El del quinto que se tachó a si mismo.

El día en que los títulos empezaron a tener sentido entre ellos, lo titulado perdió la coherencia, el norte, la patria, una brisa de nostalgia cruzaba el salón recién desnudado de cuadros y fotografías en blanco y negro, acariciando las paredes a su paso, deteniéndose con cautela los rincones más virginales, los que habían permanecido tapados. Mi vista se detuvo una vez más en el gran retrato colgado en la pared, traté de hacer de su mirada la mía, de sus facciones mi rostro, pero a veces no es tan sencillo ponerse por boca un gran ojo derecho. Tras un par de intentos en vano, un tazón de leche con cereales sentimentales y cuando solo quedaba líquido en el cuenco, un par de cucharadas de cacao mental soluble, a poder ser con pepitas. Yo que antaño fuere color favorito a los ojos de más de uno, mecanismo de detonación de reacciones en cadena, desencadenante por infortunio de muchas de ellas a su vez, yo que por temporadas hibernaba para aprehender lo ya aprendido para así poder llegar a ser, que es a lo que todo buen hombre aspira, y sin embargo allí estaba, bien quietecito y sin hacer el mínimo ruido. No guardo demasiados recuerdos de aquel Abril, no muchos más allá de las vistas al mar y el sentimiento de haber pasado un tiempo en casa, esa tranquilidad brindada por el simple hecho de tener algo a lo que llamar hogar, algo a lo que volver cuando nada de lo demás funciona. Corrían tiempos inciertos, probablemente lo hacían de una forma consciente, casi predecible, aunque tal vez todo fuese llana y simplemente por joder,  y no fuere bastante con amanecer sudado hasta las trancas, con el anhelo por montera y sordera de silencios interminables. 
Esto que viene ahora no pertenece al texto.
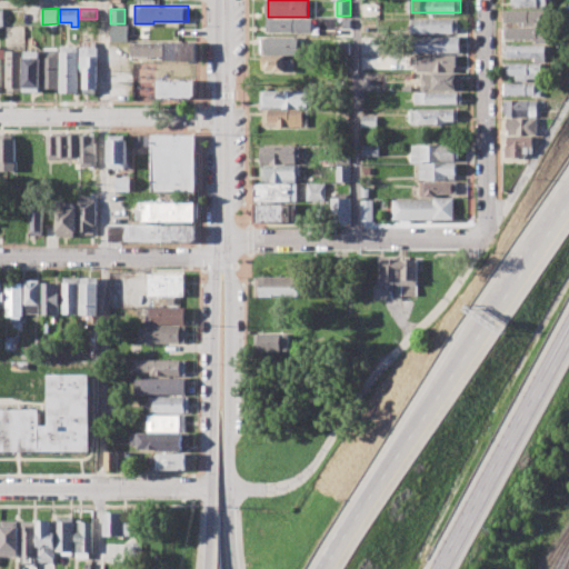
[(503,10),(548,9),(548,26),(525,26),(525,21),(503,22),(503,10)]
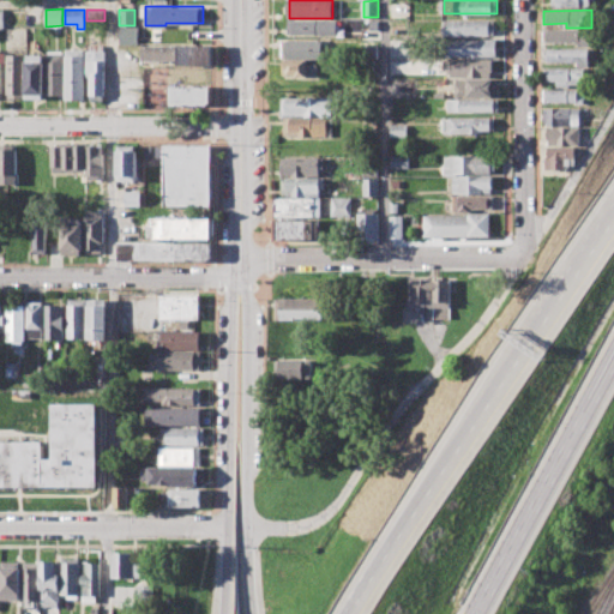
[(288,19),(337,20),(336,35),(288,34),(288,19)]
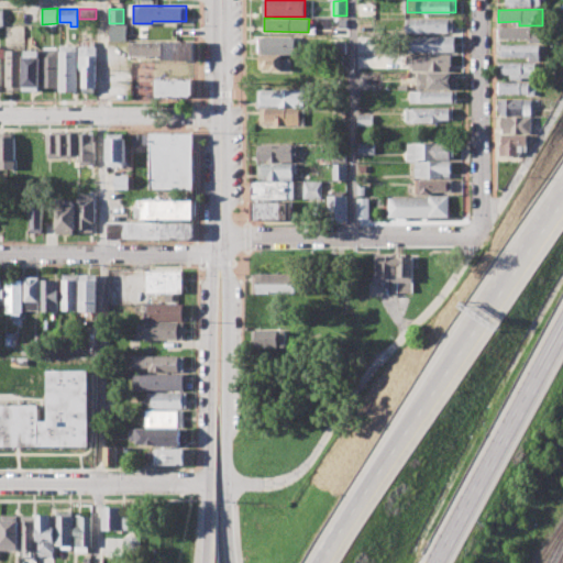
[(339,18),(348,18),(348,28),(340,29),(339,18)]
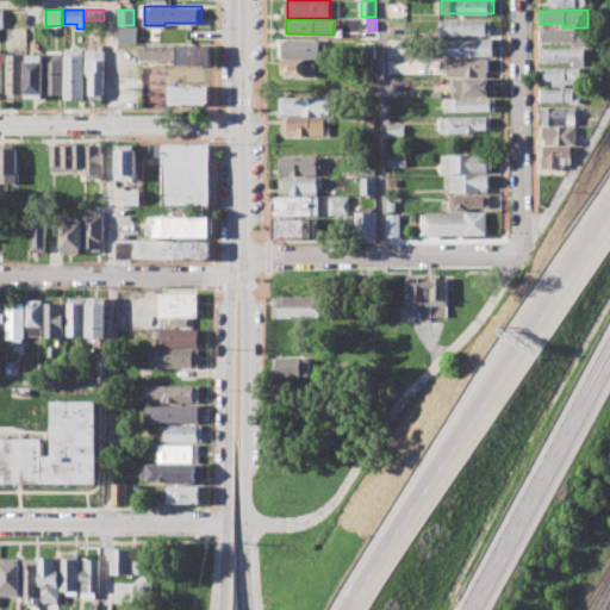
[(442,20),(490,20),(490,35),(442,35),(442,20)]
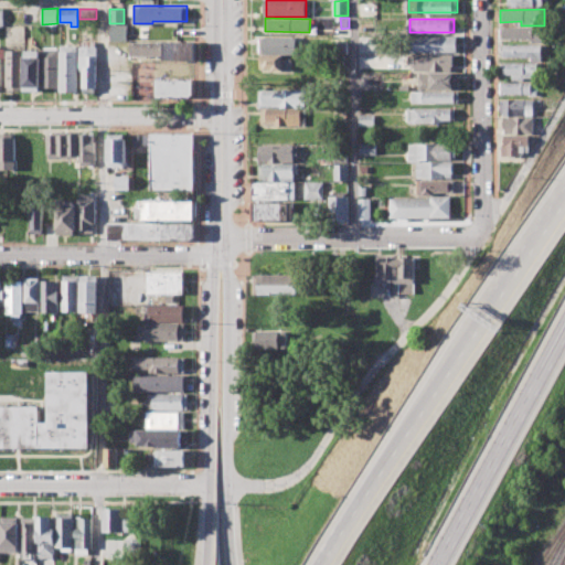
[(110,24),(127,24),(127,41),(110,41),(110,24)]
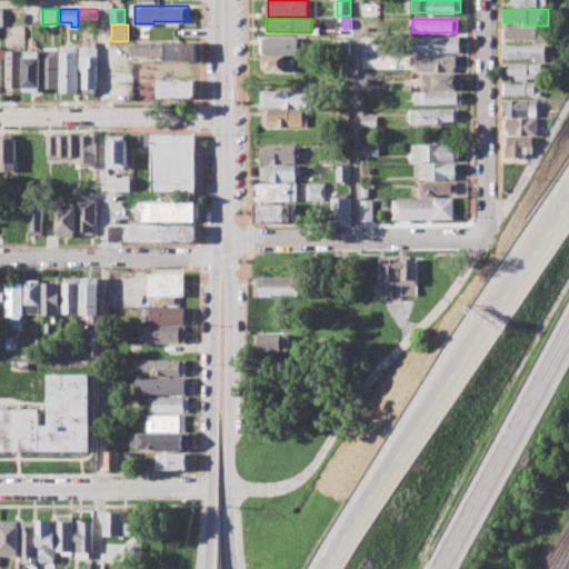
[(503,27),(539,27),(539,29),(547,29),(547,42),(536,42),(536,38),(503,39),(503,27)]
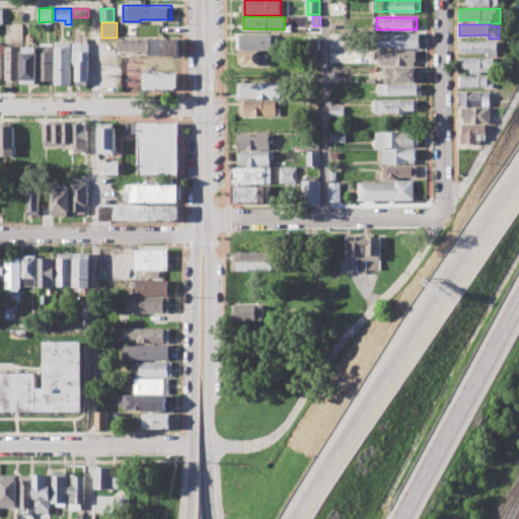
[(380,32),(420,32),(420,48),(380,48),(380,32)]
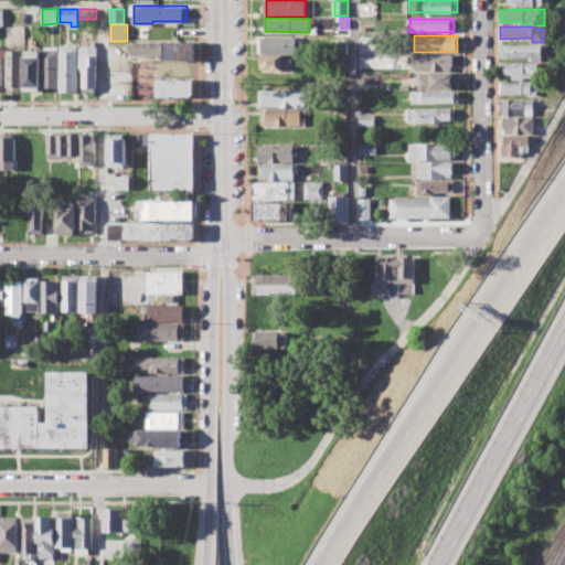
[(259,53),(259,36),(300,36),(300,53),(259,53)]
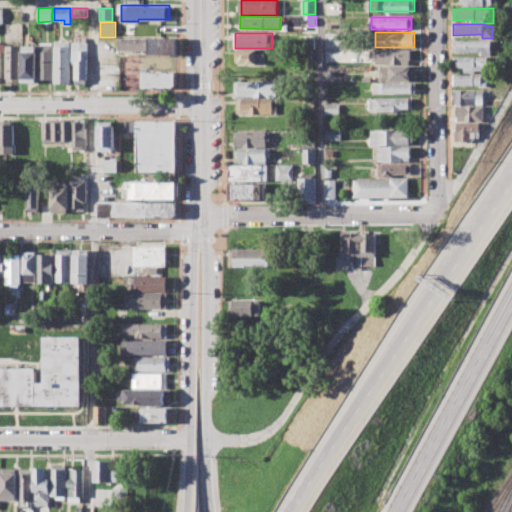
[(75,82),(75,61),(73,61),(73,37),(87,37),(87,82),(75,82)]
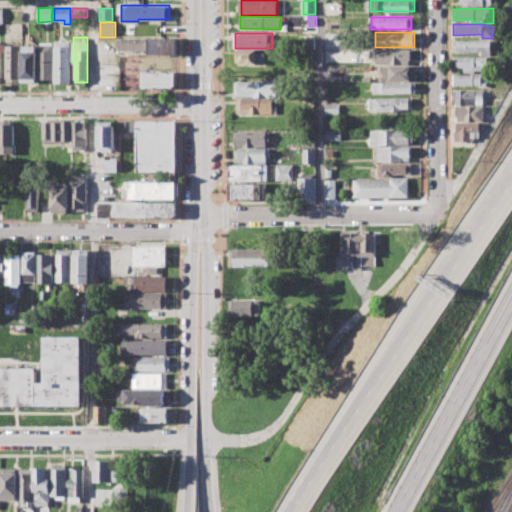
[(118,38),(176,38),(176,56),(148,56),(148,50),(118,50),(118,38)]
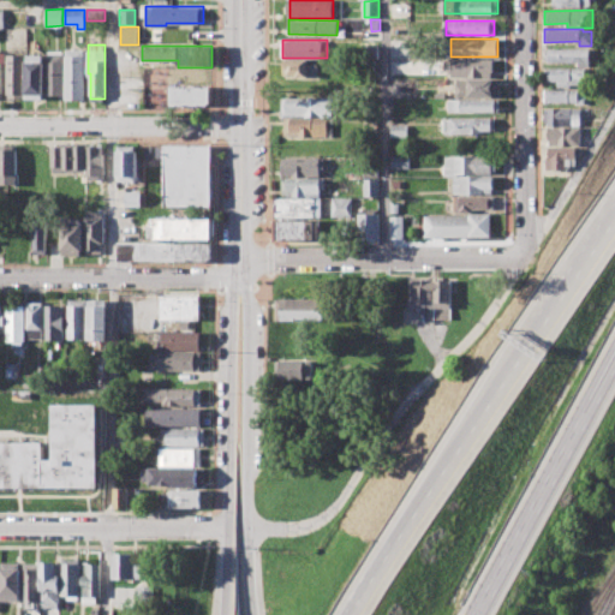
[(363,46),(378,46),(378,58),(363,58),(363,46)]
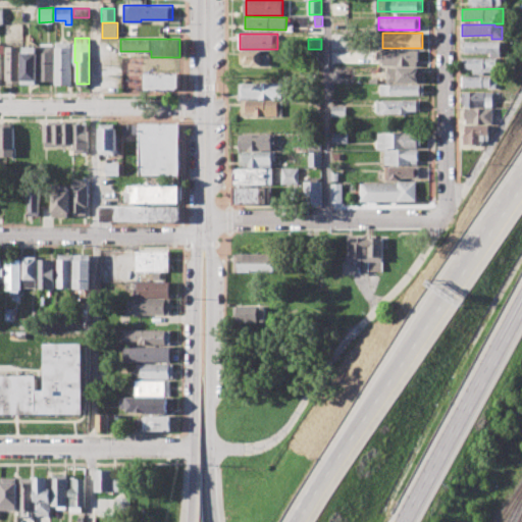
[(462,42),(501,41),(501,56),(490,56),(490,52),(462,52),(462,42)]
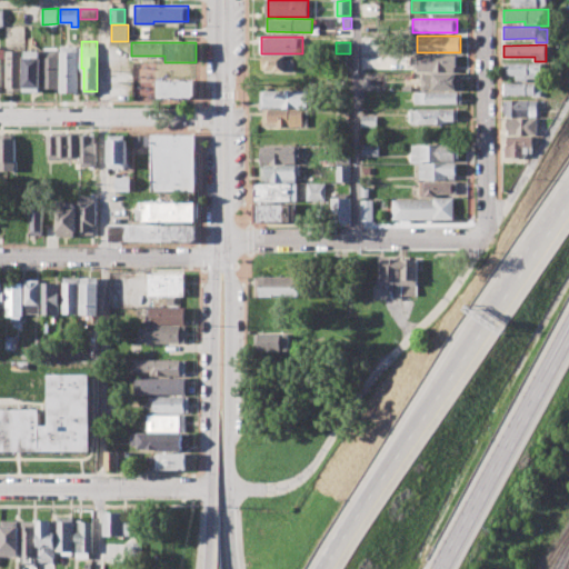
[(62,91),(61,46),(78,46),(78,91),(62,91)]
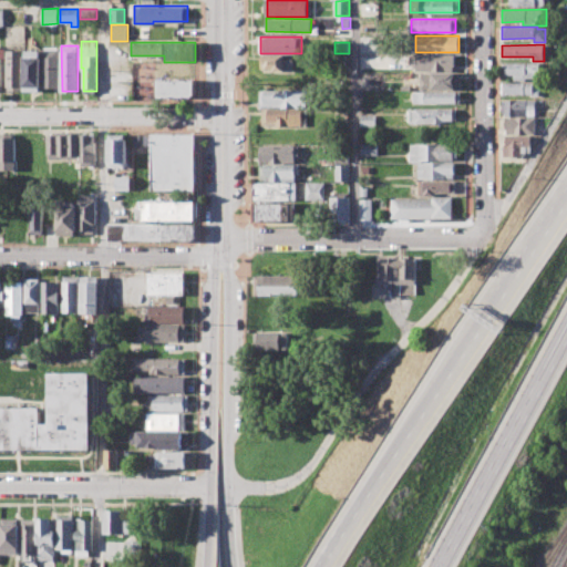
[(43,88),(42,48),(59,48),(59,86),(43,88)]
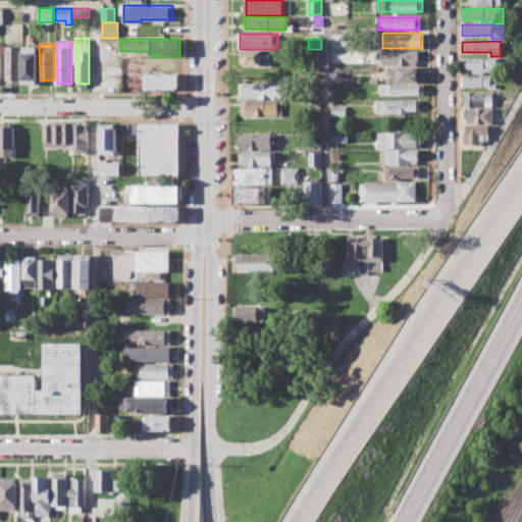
[(6,83),(6,46),(20,46),(20,83),(6,83)]
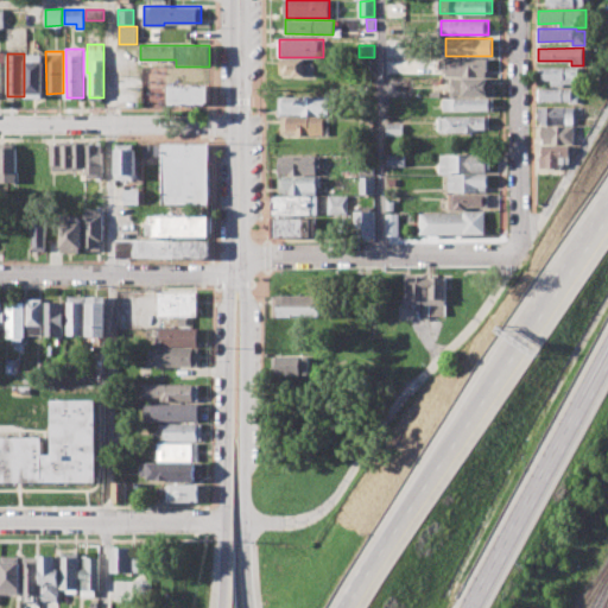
[(26,96),(26,55),(43,55),(43,96),(26,96)]
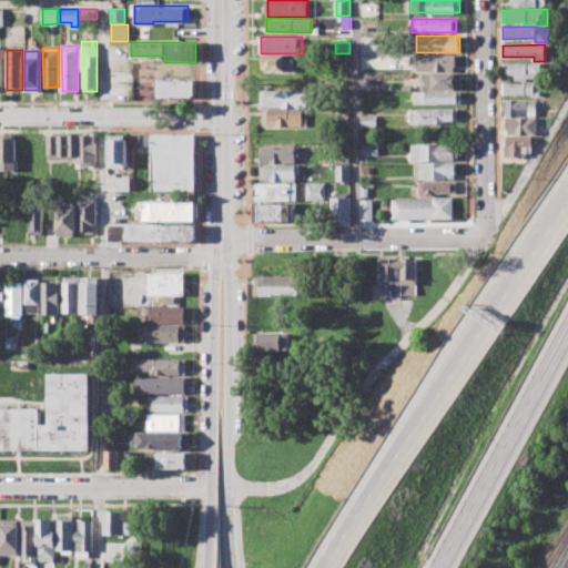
[(411,56),(454,54),(454,71),(417,71),(417,66),(411,66),(411,56)]
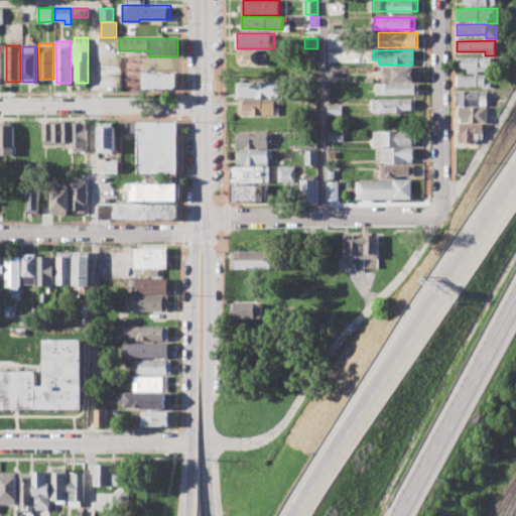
[(237,50),(259,50),(259,53),(267,53),(267,66),(236,66),(237,50)]
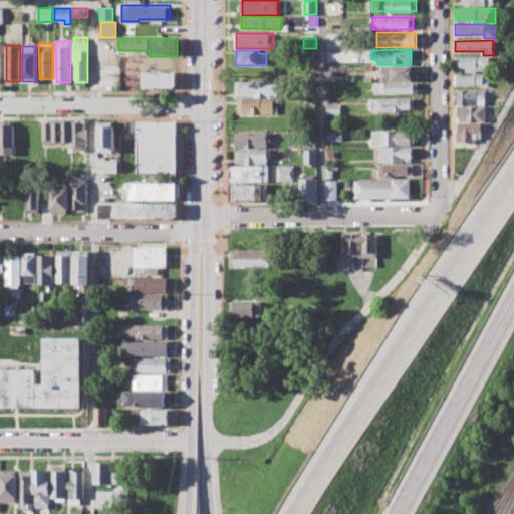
[(456,56),(490,56),(490,69),(478,69),(478,72),(466,72),(466,67),(456,67),(456,56)]
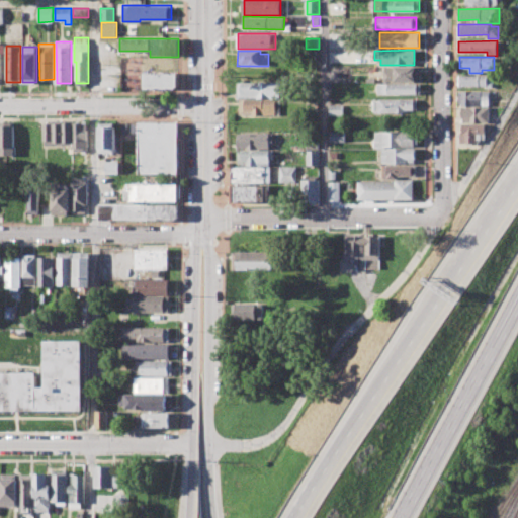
[(384,67),(416,67),(416,81),(384,81),(384,67)]
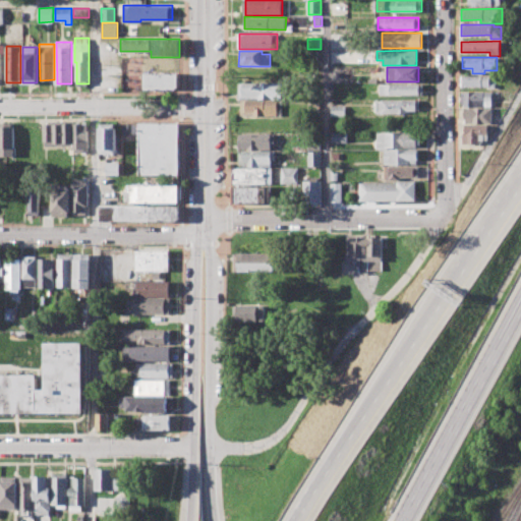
[(145,73),(179,73),(179,85),(176,89),(145,90),(145,73)]
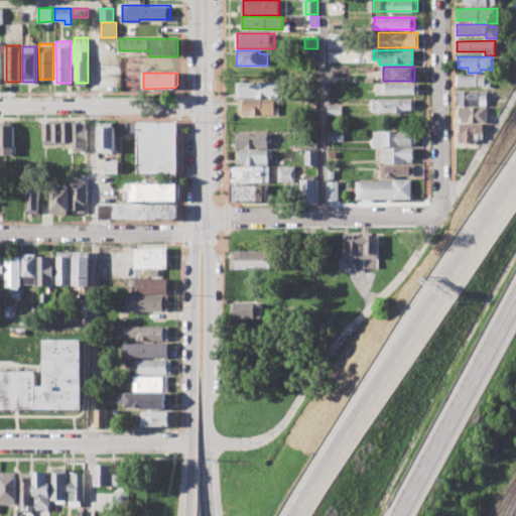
[(457,75),(491,75),(491,88),(483,88),(483,85),(457,85),(457,75)]
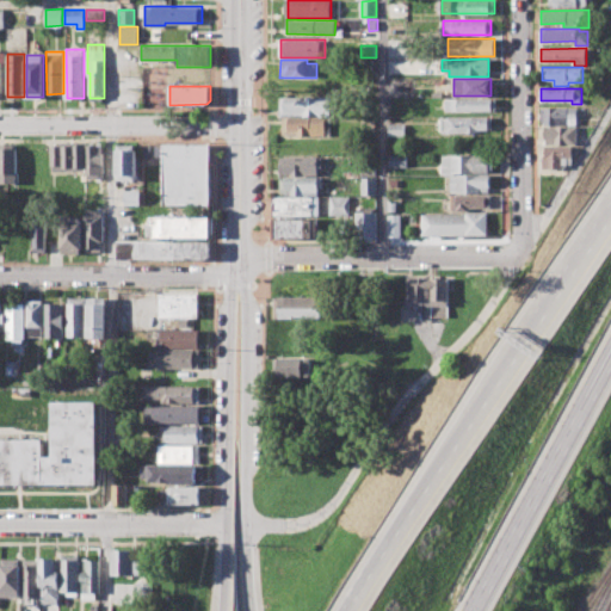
[(281,97),(337,98),(337,116),(279,116),(281,97)]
Dicen que todo lo que baja es porque ha subido previamente, en este concreto caso bajar no es el problema sino no hacerlo demasiado, y supongo que esto lo puede entender hasta el más necio; se trata de caer lo suficiente, nunca más de la cuenta. Porque, y aquí he de reconocer que no sé si estoy siendo lo suficientemente expresivo, tan pronto me acostaba con la idea de hacer el amor, se me pasaban las ganas de follar; la simple cuestión me ponía de gallina la piel y acababa por tener que apañarme con una paja mental. De hecho, si no lo he sido, tanto me da. El caso es, pues, que tal vez fuese problema mio, ya no recuerdo si estaba enfadado con ese día en concreto, si con el quinto que se tachó a sí mismo de improvisto, si conmigo, mi mismo o si con yo, y todo aquel asunto no hacía sino retorcerse, doblando sus esquinas, haciéndome perder la cuenta de las ces que lleva la palabra pánico, de los anhelos que debía añadir a la lista de deudas, quejas e insatisfacciones personales. Eran casi menos cuarto, no importan las cuántas tanto como las tantas, que es, en el fondo, lo que venían siendo, el hambre invisible gobernaba más de la mitad de mis sentidos y todo apuntaba a que aquel amanecer se haría, como alguno de sus predecesores, más complicado de lo habitual; unas veces con la cabeza en los pies, otras los pies de hielo y fuera de su sitio, protestando. Yo trataba de guardar en una diminuta concha de vieira, de tono casi aberenjenado, un puñado de ilusión que había cogido prestado del bolsillo del chaquetón de un gallego, casi a escondidas, en la noche en la que el invierno nos dio las buenas noches por última vez.